::: Data records

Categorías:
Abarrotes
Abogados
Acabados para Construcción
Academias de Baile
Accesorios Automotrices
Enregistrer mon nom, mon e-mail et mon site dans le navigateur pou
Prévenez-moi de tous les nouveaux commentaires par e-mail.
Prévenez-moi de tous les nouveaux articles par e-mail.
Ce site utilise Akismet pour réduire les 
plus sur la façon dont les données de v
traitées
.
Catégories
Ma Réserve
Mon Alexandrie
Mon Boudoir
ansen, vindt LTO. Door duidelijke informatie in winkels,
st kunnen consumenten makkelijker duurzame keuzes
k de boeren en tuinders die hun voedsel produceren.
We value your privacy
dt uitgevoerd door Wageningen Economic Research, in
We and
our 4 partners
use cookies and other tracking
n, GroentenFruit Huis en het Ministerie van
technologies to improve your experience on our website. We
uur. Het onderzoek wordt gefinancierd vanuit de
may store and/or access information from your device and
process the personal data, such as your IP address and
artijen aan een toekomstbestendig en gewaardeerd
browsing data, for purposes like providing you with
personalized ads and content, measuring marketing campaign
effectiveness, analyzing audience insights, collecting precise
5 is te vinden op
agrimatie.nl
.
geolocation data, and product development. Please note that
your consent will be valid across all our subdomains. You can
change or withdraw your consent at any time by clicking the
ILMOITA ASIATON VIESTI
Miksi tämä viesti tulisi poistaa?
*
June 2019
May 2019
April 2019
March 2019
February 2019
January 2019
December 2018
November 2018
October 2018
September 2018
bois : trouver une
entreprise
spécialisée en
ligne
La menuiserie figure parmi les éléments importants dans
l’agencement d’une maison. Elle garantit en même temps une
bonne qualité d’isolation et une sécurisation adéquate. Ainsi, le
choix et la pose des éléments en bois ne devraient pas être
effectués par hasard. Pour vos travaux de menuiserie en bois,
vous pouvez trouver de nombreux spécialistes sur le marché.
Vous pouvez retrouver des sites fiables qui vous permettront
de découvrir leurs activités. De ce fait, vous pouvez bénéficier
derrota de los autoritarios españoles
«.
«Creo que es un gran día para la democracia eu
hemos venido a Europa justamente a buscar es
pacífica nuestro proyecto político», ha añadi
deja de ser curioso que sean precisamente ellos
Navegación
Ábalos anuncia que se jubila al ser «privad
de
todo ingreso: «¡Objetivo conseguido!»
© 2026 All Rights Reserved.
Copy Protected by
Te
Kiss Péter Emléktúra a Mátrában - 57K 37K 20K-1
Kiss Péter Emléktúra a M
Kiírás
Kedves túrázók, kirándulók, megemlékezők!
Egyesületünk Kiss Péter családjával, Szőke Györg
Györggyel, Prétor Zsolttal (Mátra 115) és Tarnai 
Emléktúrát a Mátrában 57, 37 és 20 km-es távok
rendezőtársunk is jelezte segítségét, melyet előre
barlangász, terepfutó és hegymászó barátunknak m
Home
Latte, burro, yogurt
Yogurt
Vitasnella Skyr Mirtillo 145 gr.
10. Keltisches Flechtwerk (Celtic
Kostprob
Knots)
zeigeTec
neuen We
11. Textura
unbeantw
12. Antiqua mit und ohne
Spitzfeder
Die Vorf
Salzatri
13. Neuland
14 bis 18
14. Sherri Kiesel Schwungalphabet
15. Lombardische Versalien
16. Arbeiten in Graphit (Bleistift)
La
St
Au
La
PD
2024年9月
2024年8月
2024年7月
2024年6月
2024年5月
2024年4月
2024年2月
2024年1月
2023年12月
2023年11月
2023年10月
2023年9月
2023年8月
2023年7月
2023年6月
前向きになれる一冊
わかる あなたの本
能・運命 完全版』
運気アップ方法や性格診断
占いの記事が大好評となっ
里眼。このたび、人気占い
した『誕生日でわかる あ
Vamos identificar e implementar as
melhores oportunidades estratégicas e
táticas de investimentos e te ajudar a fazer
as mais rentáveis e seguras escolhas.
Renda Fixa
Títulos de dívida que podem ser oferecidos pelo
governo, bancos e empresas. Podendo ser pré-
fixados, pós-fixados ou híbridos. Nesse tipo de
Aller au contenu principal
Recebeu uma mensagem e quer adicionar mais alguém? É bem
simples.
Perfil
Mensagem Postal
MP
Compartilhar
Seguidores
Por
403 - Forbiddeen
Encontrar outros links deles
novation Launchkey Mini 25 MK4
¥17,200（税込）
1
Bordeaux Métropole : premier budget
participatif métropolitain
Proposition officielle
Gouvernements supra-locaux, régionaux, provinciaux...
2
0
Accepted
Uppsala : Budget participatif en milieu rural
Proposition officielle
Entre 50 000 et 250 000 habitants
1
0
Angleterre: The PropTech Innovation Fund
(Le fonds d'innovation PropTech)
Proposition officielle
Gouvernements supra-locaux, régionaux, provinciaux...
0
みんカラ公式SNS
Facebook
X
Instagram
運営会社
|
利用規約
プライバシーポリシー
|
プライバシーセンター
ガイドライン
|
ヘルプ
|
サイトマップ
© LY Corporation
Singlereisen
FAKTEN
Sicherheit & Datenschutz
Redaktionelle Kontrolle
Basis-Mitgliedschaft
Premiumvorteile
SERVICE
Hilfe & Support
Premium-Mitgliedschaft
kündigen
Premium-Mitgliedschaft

::::::

- Written task: Please say how many lines in the records contain the word "participatif", and give only that number.

- Answer: 2